_Supplied text_.
Need a MOSFET H-Bridge, questions about this schematic

wayneh

Joined Sep 9, 2010
16,102
1) Is "A" or "B" the control, er, forward/reverse?
Yes. :p
But seriously, in this setup it's crucial that A and B are never both high. If both are low, that's OK and the motor is off.
2) Can I use the 12v for the motor to control A or B?
Yes, the same 12V could be used as long as the MOSFETs are OK with 12V on their gate. Many are fine at 12V but I'd check the data sheets.
3) What is "EN"?
Enable. If that's held low, the motor stays off.
4) Why the 1N4148 diodes?
So that the EN only acts by pulling both gates low. If EN goes high, it doesn't matter.
 

Thread Starter

Hamlet

Joined Jun 10, 2015
252
Thank you!
While waiting for a reply, I decided to breadboard the circuit, then lost confidence
with the schematic, and came up with the following. I plugged a little 12v motor in
with a direction indicator on the shaft. Works nicely.

Instead, the N-chanel gates are drained by
the 10k resistors, I suppose I could have gone lower value. If the switching time was
too fast, the gates might not have a chance to drain...


upload_2019-3-5_15-32-41.png
 

MisterBill2

Joined Jan 23, 2018
3,883
Really, that "enable" point, if it was held low, would indeed keep either side from switching on, and if the diodes were not perfect it might lead to both sides switching on. And you certainly do need to avoid switching both sides on and have a fuse in the bridge supply voltage line.

_Exercise goal_. Return the passage of the H-bridge forum thread between "Yes, the same" and "it doesn't matter.", inclusive, copied word for word.

_Provided records_.
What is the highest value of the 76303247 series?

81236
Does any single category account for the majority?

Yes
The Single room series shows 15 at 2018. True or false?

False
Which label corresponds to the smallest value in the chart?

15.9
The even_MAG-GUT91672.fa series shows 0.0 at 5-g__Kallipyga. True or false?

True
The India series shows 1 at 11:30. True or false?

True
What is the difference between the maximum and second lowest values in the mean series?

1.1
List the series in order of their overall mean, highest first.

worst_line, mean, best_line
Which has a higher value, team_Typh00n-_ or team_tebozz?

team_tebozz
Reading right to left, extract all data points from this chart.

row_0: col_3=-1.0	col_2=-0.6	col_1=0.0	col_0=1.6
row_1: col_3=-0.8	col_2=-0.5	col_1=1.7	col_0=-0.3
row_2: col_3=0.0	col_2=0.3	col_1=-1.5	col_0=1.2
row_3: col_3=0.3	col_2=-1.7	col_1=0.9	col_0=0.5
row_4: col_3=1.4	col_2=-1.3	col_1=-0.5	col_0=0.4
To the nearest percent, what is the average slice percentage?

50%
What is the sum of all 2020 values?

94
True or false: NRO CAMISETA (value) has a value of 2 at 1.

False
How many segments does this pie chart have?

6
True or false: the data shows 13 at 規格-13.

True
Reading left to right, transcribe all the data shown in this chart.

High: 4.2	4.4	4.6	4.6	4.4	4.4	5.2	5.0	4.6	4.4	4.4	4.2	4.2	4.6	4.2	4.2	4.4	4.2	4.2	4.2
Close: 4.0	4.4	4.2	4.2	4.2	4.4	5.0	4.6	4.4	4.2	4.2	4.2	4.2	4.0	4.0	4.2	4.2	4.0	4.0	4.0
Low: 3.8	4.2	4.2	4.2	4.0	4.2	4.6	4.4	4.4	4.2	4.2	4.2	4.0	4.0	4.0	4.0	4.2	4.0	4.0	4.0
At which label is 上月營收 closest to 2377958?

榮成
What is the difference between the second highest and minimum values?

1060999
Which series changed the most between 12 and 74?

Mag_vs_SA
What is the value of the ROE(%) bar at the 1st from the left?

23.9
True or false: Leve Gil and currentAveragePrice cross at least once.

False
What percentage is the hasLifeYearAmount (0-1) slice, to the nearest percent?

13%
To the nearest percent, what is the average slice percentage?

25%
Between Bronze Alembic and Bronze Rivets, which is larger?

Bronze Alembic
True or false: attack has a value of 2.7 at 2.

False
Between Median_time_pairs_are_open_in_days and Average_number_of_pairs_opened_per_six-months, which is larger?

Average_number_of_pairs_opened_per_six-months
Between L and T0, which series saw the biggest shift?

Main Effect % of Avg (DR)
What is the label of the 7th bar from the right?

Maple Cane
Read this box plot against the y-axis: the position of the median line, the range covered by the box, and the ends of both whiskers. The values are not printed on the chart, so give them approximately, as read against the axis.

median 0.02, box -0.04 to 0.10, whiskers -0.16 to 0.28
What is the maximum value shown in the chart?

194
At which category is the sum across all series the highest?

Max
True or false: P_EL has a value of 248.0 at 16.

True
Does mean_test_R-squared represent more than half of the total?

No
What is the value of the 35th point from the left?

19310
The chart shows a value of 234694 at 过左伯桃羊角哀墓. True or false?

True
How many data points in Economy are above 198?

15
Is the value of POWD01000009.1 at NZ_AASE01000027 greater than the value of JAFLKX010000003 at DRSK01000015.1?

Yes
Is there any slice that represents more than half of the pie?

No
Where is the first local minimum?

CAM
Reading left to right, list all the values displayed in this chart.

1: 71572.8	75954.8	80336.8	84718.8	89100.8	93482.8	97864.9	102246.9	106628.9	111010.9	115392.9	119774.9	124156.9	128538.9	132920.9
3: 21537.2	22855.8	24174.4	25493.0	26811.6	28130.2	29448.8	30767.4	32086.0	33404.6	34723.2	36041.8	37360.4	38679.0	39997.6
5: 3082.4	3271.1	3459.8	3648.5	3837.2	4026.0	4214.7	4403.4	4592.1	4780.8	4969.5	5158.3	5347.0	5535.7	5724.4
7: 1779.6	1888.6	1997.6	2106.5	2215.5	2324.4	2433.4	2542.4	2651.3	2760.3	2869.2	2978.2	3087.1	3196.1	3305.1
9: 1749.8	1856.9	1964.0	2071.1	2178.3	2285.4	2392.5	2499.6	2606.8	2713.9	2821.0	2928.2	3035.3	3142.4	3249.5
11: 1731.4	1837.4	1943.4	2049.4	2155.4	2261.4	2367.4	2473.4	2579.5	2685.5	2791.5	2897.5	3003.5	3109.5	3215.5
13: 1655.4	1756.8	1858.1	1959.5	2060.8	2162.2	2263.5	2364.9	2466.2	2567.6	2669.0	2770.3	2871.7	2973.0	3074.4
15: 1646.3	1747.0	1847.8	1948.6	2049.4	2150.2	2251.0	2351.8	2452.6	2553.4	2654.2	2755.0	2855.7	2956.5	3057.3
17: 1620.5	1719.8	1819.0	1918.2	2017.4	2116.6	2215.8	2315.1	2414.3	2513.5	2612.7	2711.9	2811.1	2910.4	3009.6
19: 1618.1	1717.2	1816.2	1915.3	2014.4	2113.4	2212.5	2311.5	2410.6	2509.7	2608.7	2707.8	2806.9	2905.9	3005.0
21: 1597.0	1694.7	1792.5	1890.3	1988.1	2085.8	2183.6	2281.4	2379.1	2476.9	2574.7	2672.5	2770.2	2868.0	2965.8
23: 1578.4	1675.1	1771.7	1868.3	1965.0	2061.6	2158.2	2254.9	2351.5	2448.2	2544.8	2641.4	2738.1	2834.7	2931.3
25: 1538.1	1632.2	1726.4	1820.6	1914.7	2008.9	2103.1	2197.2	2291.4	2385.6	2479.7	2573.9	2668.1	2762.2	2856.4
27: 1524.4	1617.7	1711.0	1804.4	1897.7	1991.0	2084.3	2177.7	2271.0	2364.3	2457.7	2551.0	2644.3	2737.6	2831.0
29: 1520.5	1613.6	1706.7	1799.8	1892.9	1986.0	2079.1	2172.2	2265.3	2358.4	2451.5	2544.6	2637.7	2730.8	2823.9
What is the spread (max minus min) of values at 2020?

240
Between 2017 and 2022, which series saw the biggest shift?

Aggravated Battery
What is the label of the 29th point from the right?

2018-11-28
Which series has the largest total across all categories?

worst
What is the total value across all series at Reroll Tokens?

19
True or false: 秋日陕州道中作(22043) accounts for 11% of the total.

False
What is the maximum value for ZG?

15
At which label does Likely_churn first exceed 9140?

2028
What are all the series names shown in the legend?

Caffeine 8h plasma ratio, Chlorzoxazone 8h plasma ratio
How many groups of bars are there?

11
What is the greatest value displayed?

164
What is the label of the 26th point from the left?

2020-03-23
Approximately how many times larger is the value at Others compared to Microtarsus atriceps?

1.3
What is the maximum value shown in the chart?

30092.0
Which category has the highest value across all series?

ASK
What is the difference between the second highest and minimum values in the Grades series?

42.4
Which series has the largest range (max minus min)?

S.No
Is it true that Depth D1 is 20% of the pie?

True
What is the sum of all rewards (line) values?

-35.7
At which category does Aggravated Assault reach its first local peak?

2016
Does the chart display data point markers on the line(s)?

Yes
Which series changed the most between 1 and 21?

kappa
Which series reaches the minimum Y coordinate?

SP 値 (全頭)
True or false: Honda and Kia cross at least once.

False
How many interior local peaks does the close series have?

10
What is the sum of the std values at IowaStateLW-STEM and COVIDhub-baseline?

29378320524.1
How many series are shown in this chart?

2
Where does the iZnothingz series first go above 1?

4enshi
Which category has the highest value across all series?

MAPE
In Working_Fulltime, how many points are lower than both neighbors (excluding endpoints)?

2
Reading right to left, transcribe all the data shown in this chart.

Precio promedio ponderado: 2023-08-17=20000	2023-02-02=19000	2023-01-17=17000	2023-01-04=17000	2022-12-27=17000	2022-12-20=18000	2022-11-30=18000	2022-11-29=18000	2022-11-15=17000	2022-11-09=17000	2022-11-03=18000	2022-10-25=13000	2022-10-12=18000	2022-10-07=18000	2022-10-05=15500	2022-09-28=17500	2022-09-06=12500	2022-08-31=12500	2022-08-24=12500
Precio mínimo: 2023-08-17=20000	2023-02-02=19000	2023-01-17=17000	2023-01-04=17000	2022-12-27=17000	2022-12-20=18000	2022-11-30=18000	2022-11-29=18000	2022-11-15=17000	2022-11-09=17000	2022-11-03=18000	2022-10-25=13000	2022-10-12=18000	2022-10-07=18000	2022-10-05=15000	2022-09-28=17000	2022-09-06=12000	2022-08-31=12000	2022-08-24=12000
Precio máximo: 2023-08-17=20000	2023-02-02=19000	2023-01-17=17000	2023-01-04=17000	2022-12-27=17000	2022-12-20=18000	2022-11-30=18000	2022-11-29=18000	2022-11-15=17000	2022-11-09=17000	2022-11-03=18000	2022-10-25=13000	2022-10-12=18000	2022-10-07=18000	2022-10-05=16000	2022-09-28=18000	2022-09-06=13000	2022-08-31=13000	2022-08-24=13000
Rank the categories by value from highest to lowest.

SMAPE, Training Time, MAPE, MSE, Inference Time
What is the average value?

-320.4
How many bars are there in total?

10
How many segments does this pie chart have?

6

_Answer box_.
Yes, the same 12V could be used as long as the MOSFETs are OK with 12V on their gate. Many are fine at 12V but I'd check the data sheets.
3) What is "EN"?
Enable. If that's held low, the motor stays off.
4) Why the 1N4148 diodes?
So that the EN only acts by pulling both gates low. If EN goes high, it doesn't matter.